Imo, the problem has been the huge amount of valuation allowance booked to non-interest expense over the last 5 quarters. Last quarter it amounted to about $115 million. It represented additional write-downs of reos.
At the last conference call, King and Starnes both said real estate values were much better. Therefore, assuming the market remains stable this quarter there should be no reason for this type of charge to continue. In fact, last quarter charge of $115 million is contradictory to an improving real estate market.
The big problem of course is adc loans. They make up 5% of loans and 30% of losses. I think losses of builder adc loans have peaked. Balance has been cut by about 2/3 and I look for it to start to build back up. This is good news for adc land liquidation.
Mortgage loan delinquencies look good. Last quarter charge-off of $209 million should drop by about 3/4. Retail loans are ok and will get better as bad lot loans are weeded out. Car loans and specialized lending are performing well. C&i has worsened some in most recent quarter but I think it's still ok.
I have some concern over the deterioration of other cre loans but believe this is more a function of placing several hundred million of performing loans on non-accrual status as noted by Starnes in cc because the bank is attempting to identify as many of the non-performers now instead of down the road.

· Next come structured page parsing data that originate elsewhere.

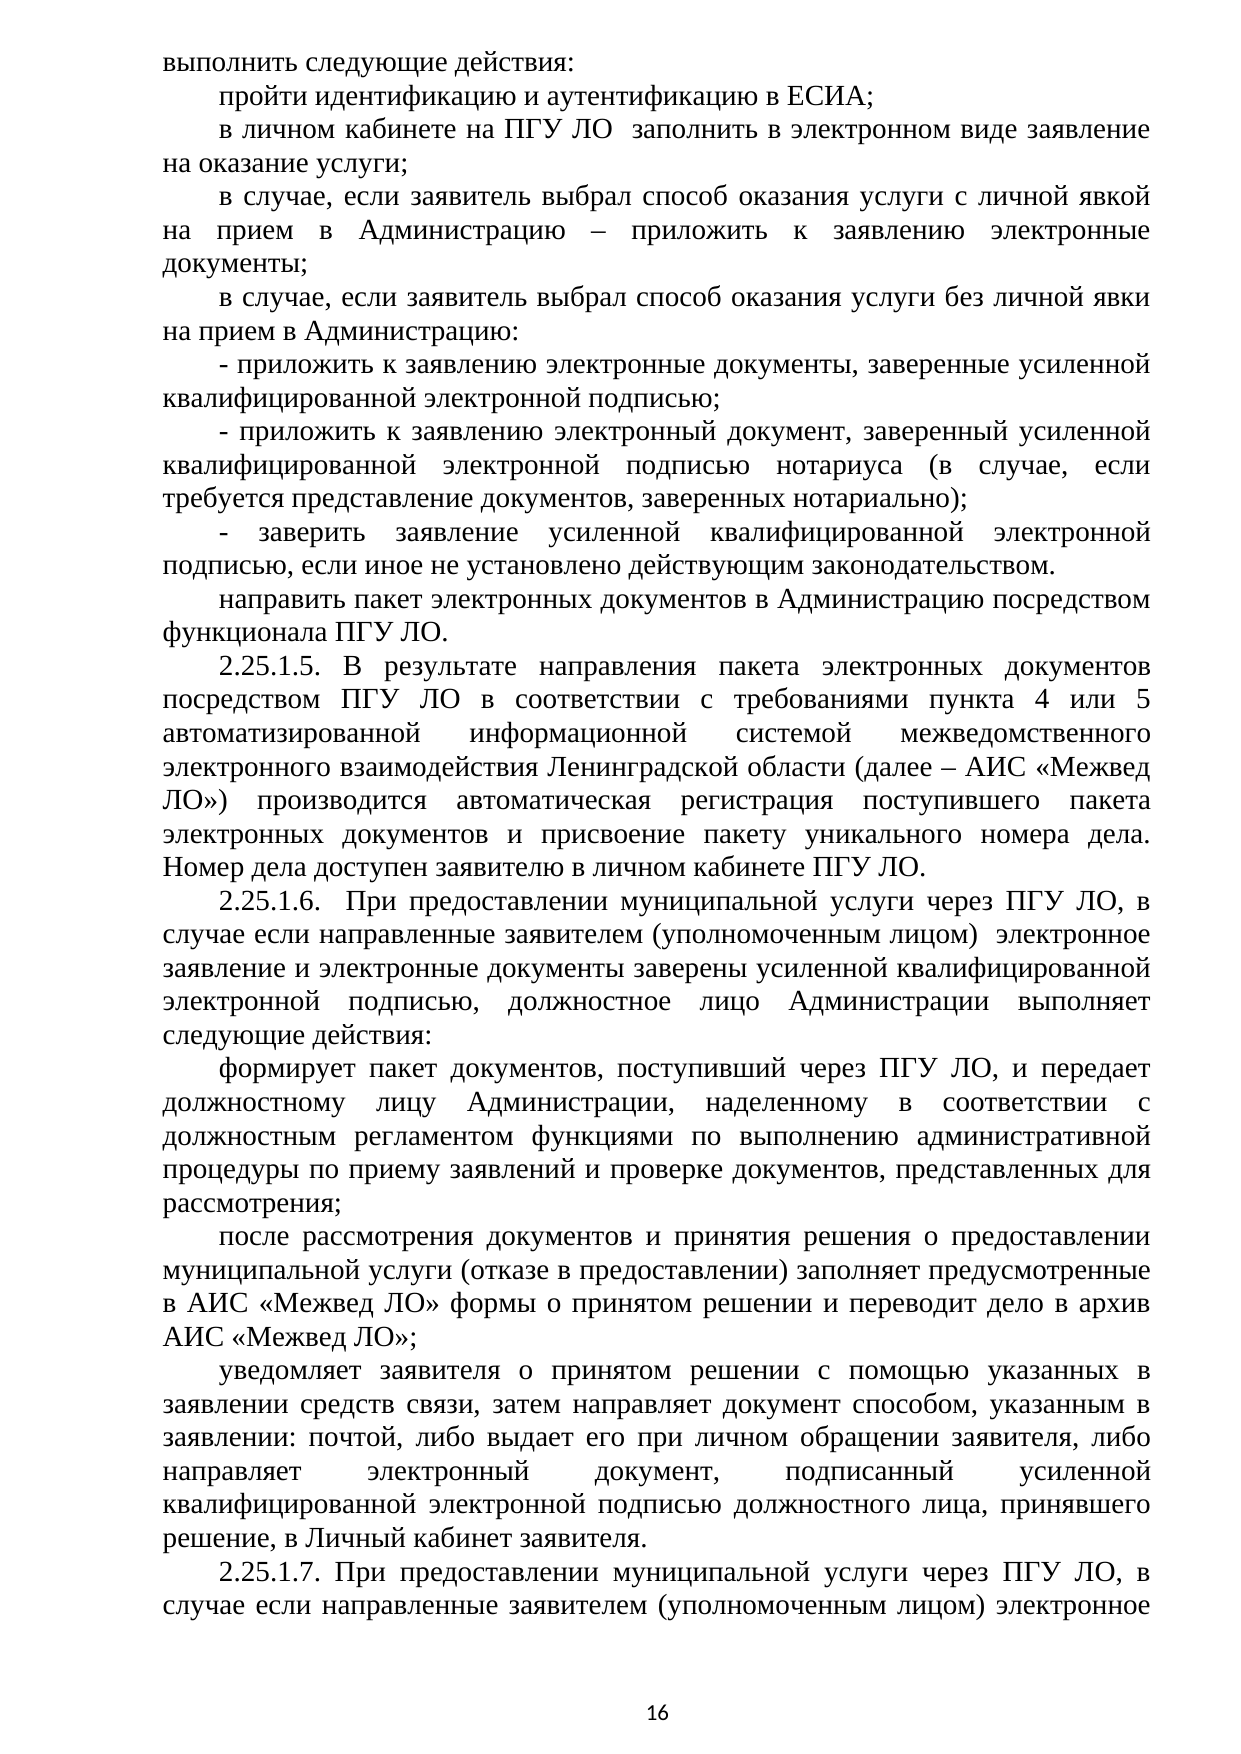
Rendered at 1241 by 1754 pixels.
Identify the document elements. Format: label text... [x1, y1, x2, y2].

text направить пакет электронных документов в Администрацию посредством функционала ПГУ ЛО. [162, 581, 1152, 648]
text - приложить к заявлению электронные документы, заверенные усиленной квалифицированной электронной подписью; [162, 346, 1152, 413]
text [162, 44, 1152, 78]
text пройти идентификацию и аутентификацию в ЕСИА; [162, 78, 1152, 111]
text - приложить к заявлению электронный документ, заверенный усиленной квалифицированной электронной подписью нотариуса (в случае, если требуется представление документов, заверенных нотариально); [162, 413, 1152, 514]
text в случае, если заявитель выбрал способ оказания услуги без личной явки на прием в Администрацию: [162, 279, 1152, 346]
text 2.25.1.5. В результате направления пакета электронных документов посредством ПГУ ЛО в соответствии с требованиями пункта 4 или 5 автоматизированной информационной системой межведомственного электронного взаимодействия Ленинградской области (далее – АИС «Межвед ЛО») производится автоматическая регистрация поступившего пакета электронных документов и присвоение пакету уникального номера дела. Номер дела доступен заявителю в личном кабинете ПГУ ЛО. [162, 648, 1152, 883]
text после рассмотрения документов и принятия решения о предоставлении муниципальной услуги (отказе в предоставлении) заполняет предусмотренные в АИС «Межвед ЛО» формы о принятом решении и переводит дело в архив АИС «Межвед ЛО»; [162, 1218, 1152, 1352]
text формирует пакет документов, поступивший через ПГУ ЛО, и передает должностному лицу Администрации, наделенному в соответствии с должностным регламентом функциями по выполнению административной процедуры по приему заявлений и проверке документов, представленных для рассмотрения; [162, 1051, 1152, 1218]
text в случае, если заявитель выбрал способ оказания услуги с личной явкой на прием в Администрацию – приложить к заявлению электронные документы; [162, 178, 1152, 279]
text в личном кабинете на ПГУ ЛО заполнить в электронном виде заявление на оказание услуги; [162, 111, 1152, 178]
text 2.25.1.6. При предоставлении муниципальной услуги через ПГУ ЛО, в случае если направленные заявителем (уполномоченным лицом) электронное заявление и электронные документы заверены усиленной квалифицированной электронной подписью, должностное лицо Администрации выполняет следующие действия: [162, 883, 1152, 1051]
text уведомляет заявителя о принятом решении с помощью указанных в заявлении средств связи, затем направляет документ способом, указанным в заявлении: почтой, либо выдает его при личном обращении заявителя, либо направляет электронный документ, подписанный усиленной квалифицированной электронной подписью должностного лица, принявшего решение, в Личный кабинет заявителя. [162, 1352, 1152, 1554]
text - заверить заявление усиленной квалифицированной электронной подписью, если иное не установлено действующим законодательством. [162, 514, 1152, 581]
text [162, 1554, 1152, 1621]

My beef with bbt is the reporting of the valuation allowance and net charge-offs. At best I believe that this area has not been reported fairly. I agree with bbt back end strategy of reporting losses to prevent shareholder dilution. Adc market has been almost non-existent and it's stupid to write-down bad loans by 80%. Now that the market has recovered some, bbt can start moving some of these bad loans.
I have not posted here for a long time. I read your's but would like some commentary on loan growth, NIM performance, and BB&T's credit decision process. That BB&T may be digging itself out from bad loans is fine, but as a pretty large financial insitution, that should be yesterday's news. Credit spreads have tightened dramtically over the past quarter and issuers are teking on, refinancing, etc. at a fairly hefty level ("feasting" on low interest rates is how the WSJ termed it). This stock will go no place if the focus remains balance sheet repair. The market wants growth right now. I look on this stock to almost a decade ago when it was in the high 30s. Long way yet to go. And they wont get there unless (a) they make substantial increases to assets and (b) those assets yield enough to raise the dividend, becuase (c) their current asset base is withering, eventually these loans come due, and if the borrowers dont stick with BB&T then you have a real problem.